Here’s what’s behind the curtain this week in Tampa Bay theater…

THE PARROT SKETCH, BY AUGUST WILSON:
Savvy, thrifty local theatergoers haunt preview performances ahead of opening night, in part for the cut ticket price and in part because they know said performances are technically dress rehearsals, wherein anything can and will happen. In the preview last week for August Wilson’s Radio Golf at American Stage Theatre Company, previewgoers got to hear celebrated all-lowercase actor ranney improvise the following monolog when he became bumfuzzled on a line about being held back in the fourth grade: "If you had 17 parrots and you gave Suzie 12 parrots? How many parrots would you have left? Who in the hell has 17 parrots? And, who the hell is Suzie?" The actor reports that the ad lib received a huge laugh from audience members, none the wiser for having not read the script. Also a popular stand-up comic and writer, ranney is a veteran of nine productions of Wilson’s work, including his BotB-winning appearance in The Piano Lesson.

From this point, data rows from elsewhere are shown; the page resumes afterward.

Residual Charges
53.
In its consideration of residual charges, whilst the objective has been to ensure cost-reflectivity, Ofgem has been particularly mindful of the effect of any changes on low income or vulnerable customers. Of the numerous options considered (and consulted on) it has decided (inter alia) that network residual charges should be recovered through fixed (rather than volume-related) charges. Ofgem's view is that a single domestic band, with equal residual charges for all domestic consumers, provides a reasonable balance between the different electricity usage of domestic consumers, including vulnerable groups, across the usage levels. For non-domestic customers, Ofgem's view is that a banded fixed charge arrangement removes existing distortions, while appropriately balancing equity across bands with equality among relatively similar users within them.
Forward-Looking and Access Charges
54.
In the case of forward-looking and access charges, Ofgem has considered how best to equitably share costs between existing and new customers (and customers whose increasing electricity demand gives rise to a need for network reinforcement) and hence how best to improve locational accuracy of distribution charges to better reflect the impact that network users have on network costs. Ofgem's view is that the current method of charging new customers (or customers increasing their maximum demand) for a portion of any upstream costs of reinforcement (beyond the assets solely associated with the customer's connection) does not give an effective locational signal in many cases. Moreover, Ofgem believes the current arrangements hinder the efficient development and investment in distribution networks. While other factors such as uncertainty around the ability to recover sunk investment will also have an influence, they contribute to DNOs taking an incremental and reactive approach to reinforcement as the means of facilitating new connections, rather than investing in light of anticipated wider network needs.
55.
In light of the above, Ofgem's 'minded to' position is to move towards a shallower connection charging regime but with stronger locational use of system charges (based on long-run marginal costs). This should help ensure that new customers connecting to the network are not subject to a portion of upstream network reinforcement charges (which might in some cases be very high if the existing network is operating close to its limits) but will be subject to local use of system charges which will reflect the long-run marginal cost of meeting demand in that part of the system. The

THE EGG WHO HAD TWO DADDIES: Speaking of previews, proceeds from Thursday’s final dress of Stageworks Theatre Company’s penguin-bending comedy Birds of a Feather will benefit Metro Wellness & Community Centers, which provides social networking and health and wellness resources for members of the LGBT community. The four actors in the play portray 25 different characters, some (not all) of whom happen to be birds, not that there’s anything wrong with that.

BETHANY LITANY: The “darkly comic thriller” Bethany, produced by Tampa Repertory Theatre’s lab company TRT2, is notable for a variety of distinctions, including but not limited to: 1) It features the first of the four recent pairings of actors Greg Thompson and Nicole Jeannine Smith in which the former did not play the latter’s father, 2) Smith was late to a rehearsal because she was nursing an injured rooster, 3) There’s apparently a very funny bit involving inhaled helium (and when is helium-voice ever not funny?), 4) It features the Bay Area Renaissance Festival’s perambulating Katherine Parr, Caroline Jett, in one of her regrettably rare indoor appearances, and 5) It marks the Tampa directorial debut of Dan Granke, who will direct Macbeth for the new Tampa Shakespeare Festival in Water Works Park this spring. Bethany runs at the Silver Meteor Gallery through Feb. 8.

THE SNOW MUST GO ON: Yesterday evening, Jobsite Theater’s Twelfth Night played a one-nighter in the parking lot at Sarasota’s Home Resource, possibly the world’s only contempo furniture store that doubles as a live performance venue (in your face, IKEA). The only problem: Cast member Ami Sallee had flown Sunday to NYC for an audition, and snowmageddon buried her return flight. Veteran Bay Area actress/chanteuse Becca McCoy (Disenchanted) zipped into Sallee’s fringed dress, and the show came off without a hitch. Sallee snagged a pre-dawn flight to arrive just in time for a school-group matinee today in the Shimberg Playhouse, where the Shakespeare comedy remains through Sunday.

JUST KEEPIN’ IT ROSSINI, DAWG: According to longtime St. Petersburg Opera Company lighting designer Keith Arsenault, the cast of the company’s new production of The Barber of Seville got so tired and giddy at last Sunday’s tech rehearsal that they broke out in a group twerk, which is not something you see every day from a professional opera company. Arsenault assures SCENE BREAKER there will be no twerking, krumping, Harlem shake, snap dance, clown walk, Wu-Tang or gangsta walking in the public performances, which start Friday.